What you will do:
Can you reproduce every line below word for word, without including the pictures in your answer?

Material:
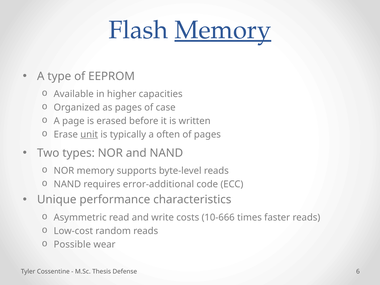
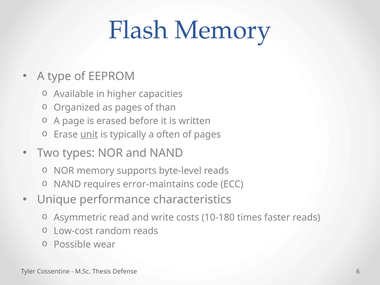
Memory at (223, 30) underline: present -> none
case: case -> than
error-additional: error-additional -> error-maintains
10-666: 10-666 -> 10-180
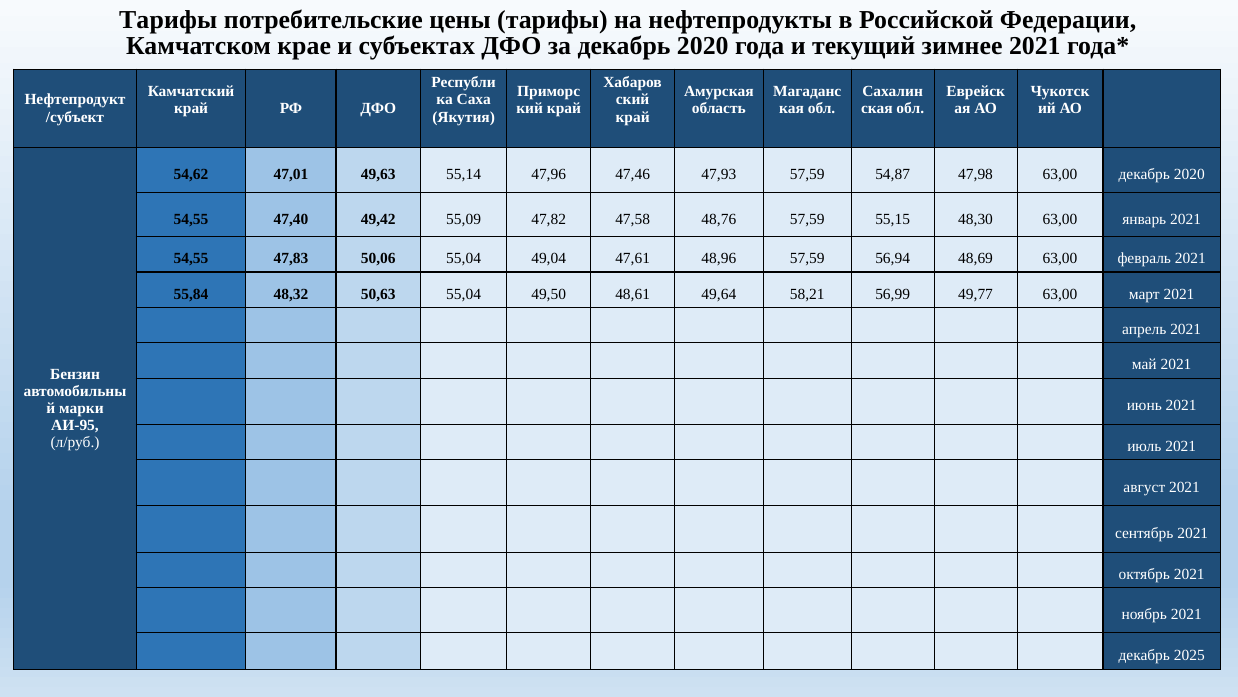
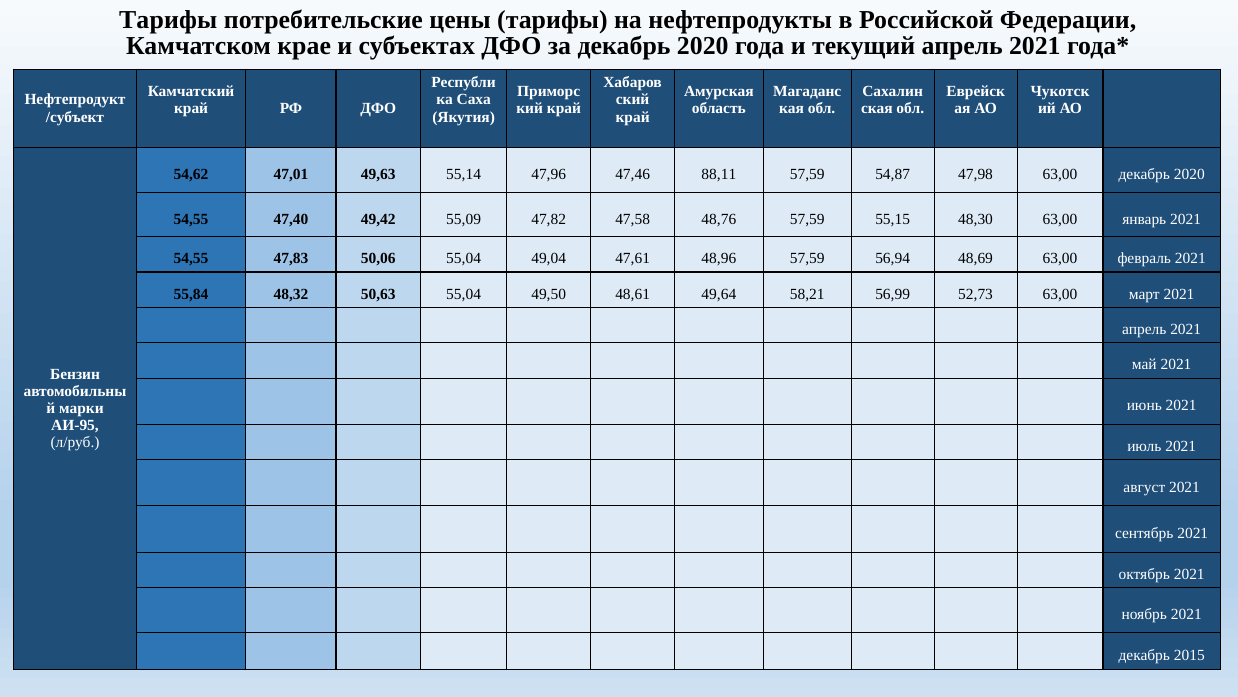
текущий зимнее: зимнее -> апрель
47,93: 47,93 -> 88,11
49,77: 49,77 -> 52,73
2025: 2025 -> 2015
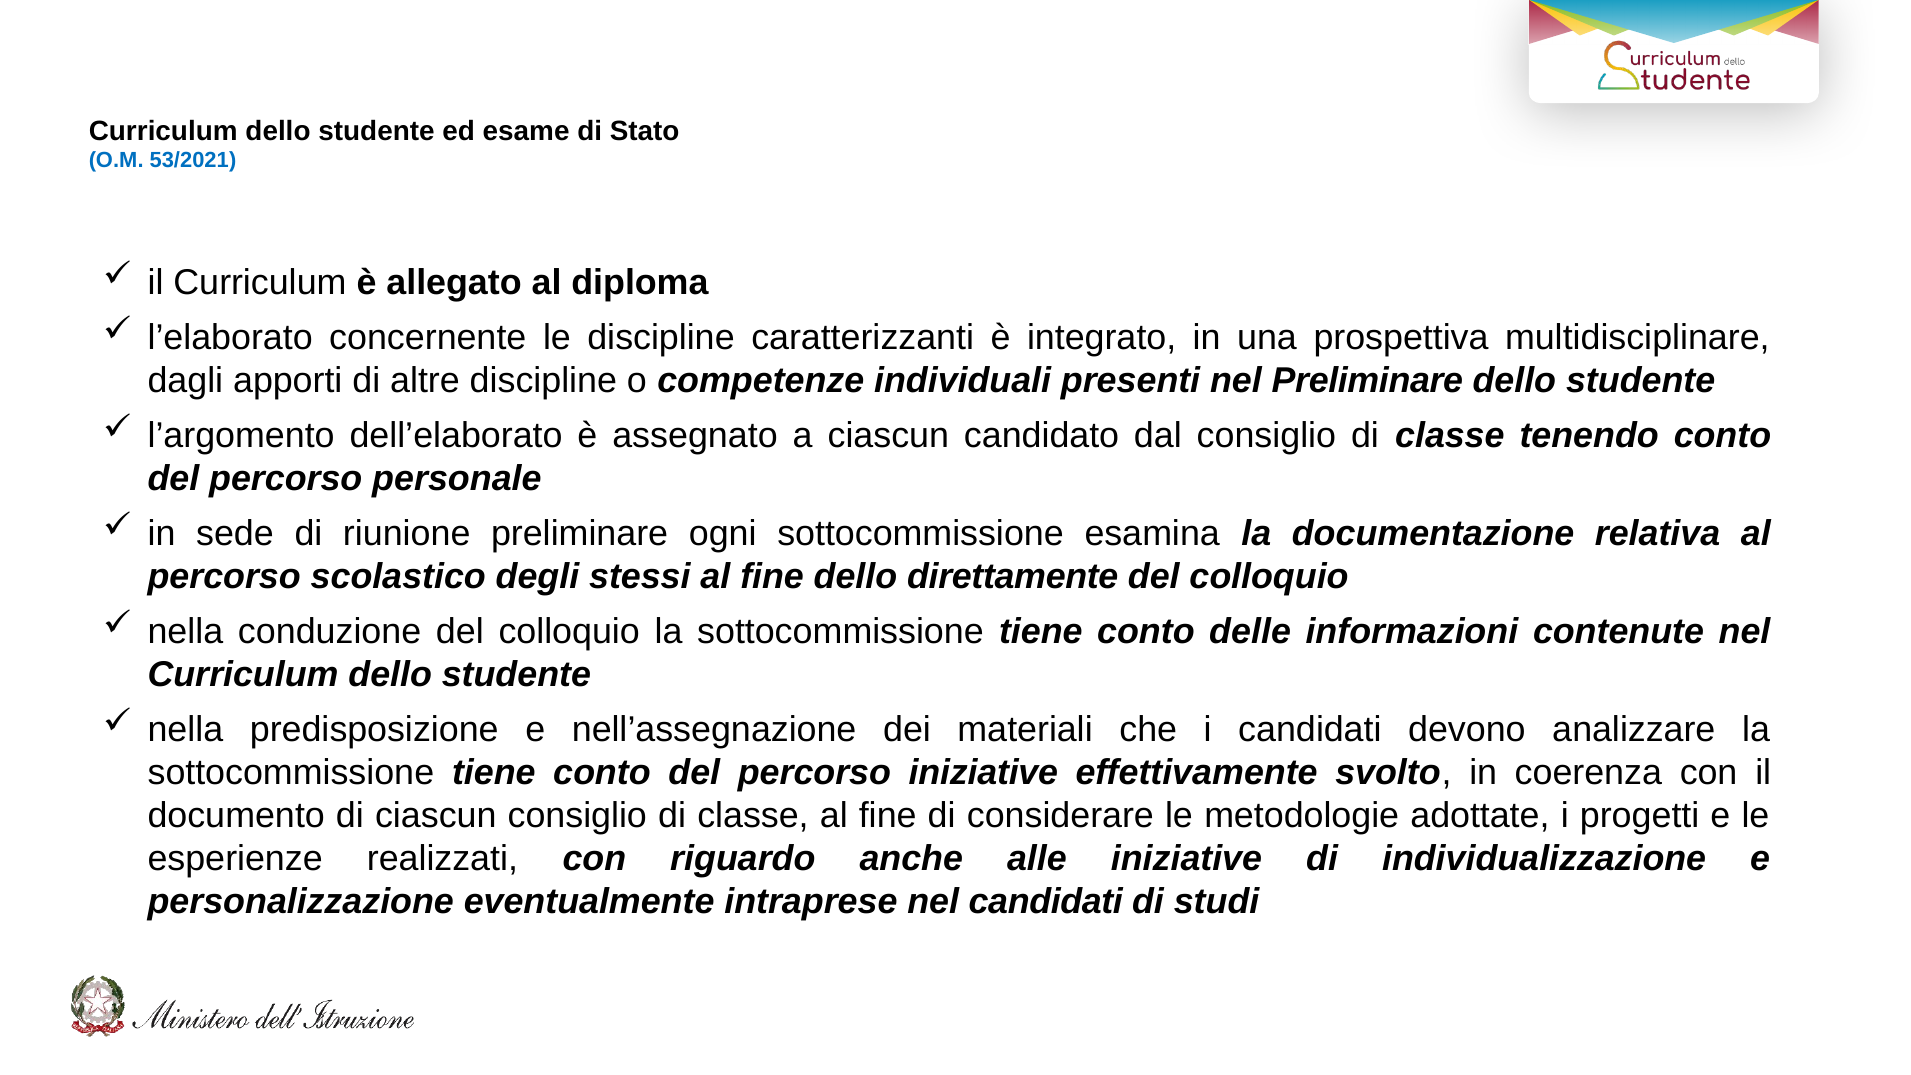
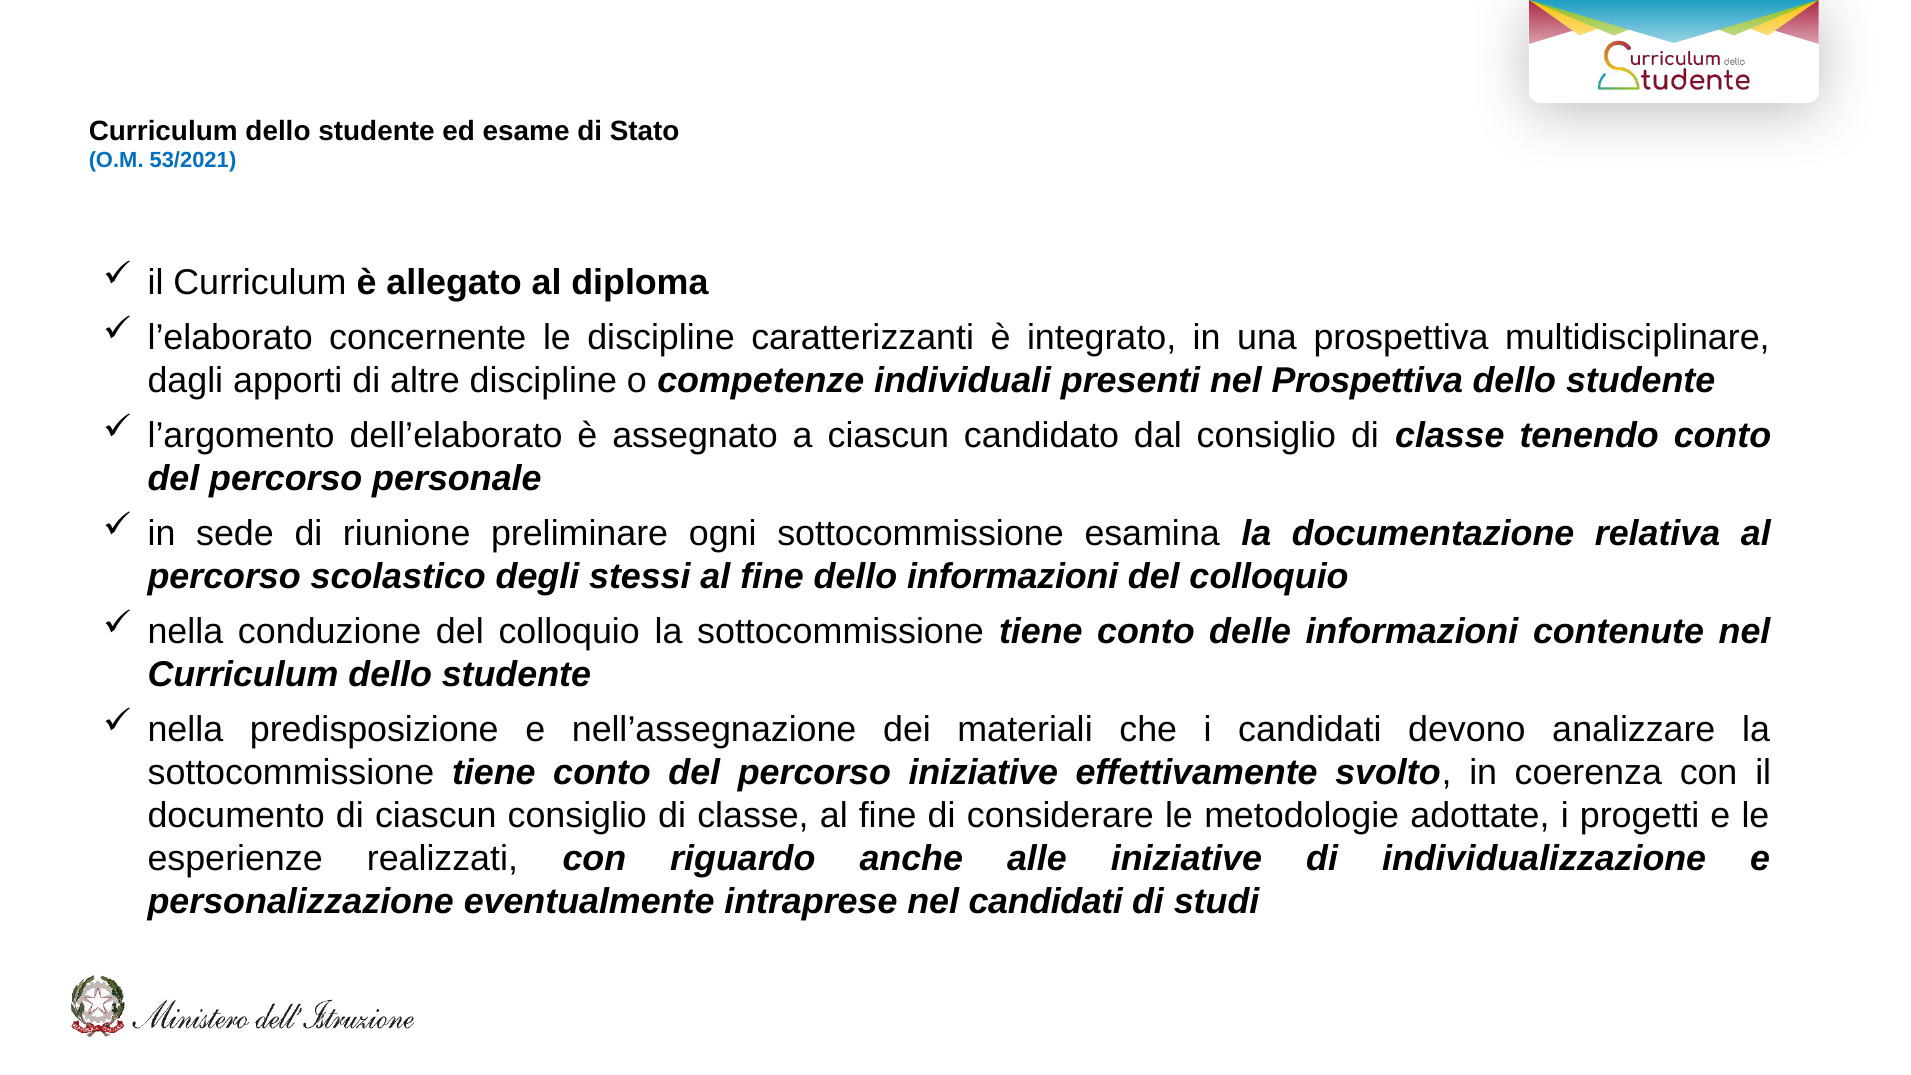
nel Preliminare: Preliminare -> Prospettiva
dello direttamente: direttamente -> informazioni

Exercise answer:
Memory at (223, 30) underline: present -> none
case: case -> than
error-additional: error-additional -> error-maintains
10-666: 10-666 -> 10-180
текущий зимнее: зимнее -> апрель
47,93: 47,93 -> 88,11
49,77: 49,77 -> 52,73
2025: 2025 -> 2015
nel Preliminare: Preliminare -> Prospettiva
dello direttamente: direttamente -> informazioni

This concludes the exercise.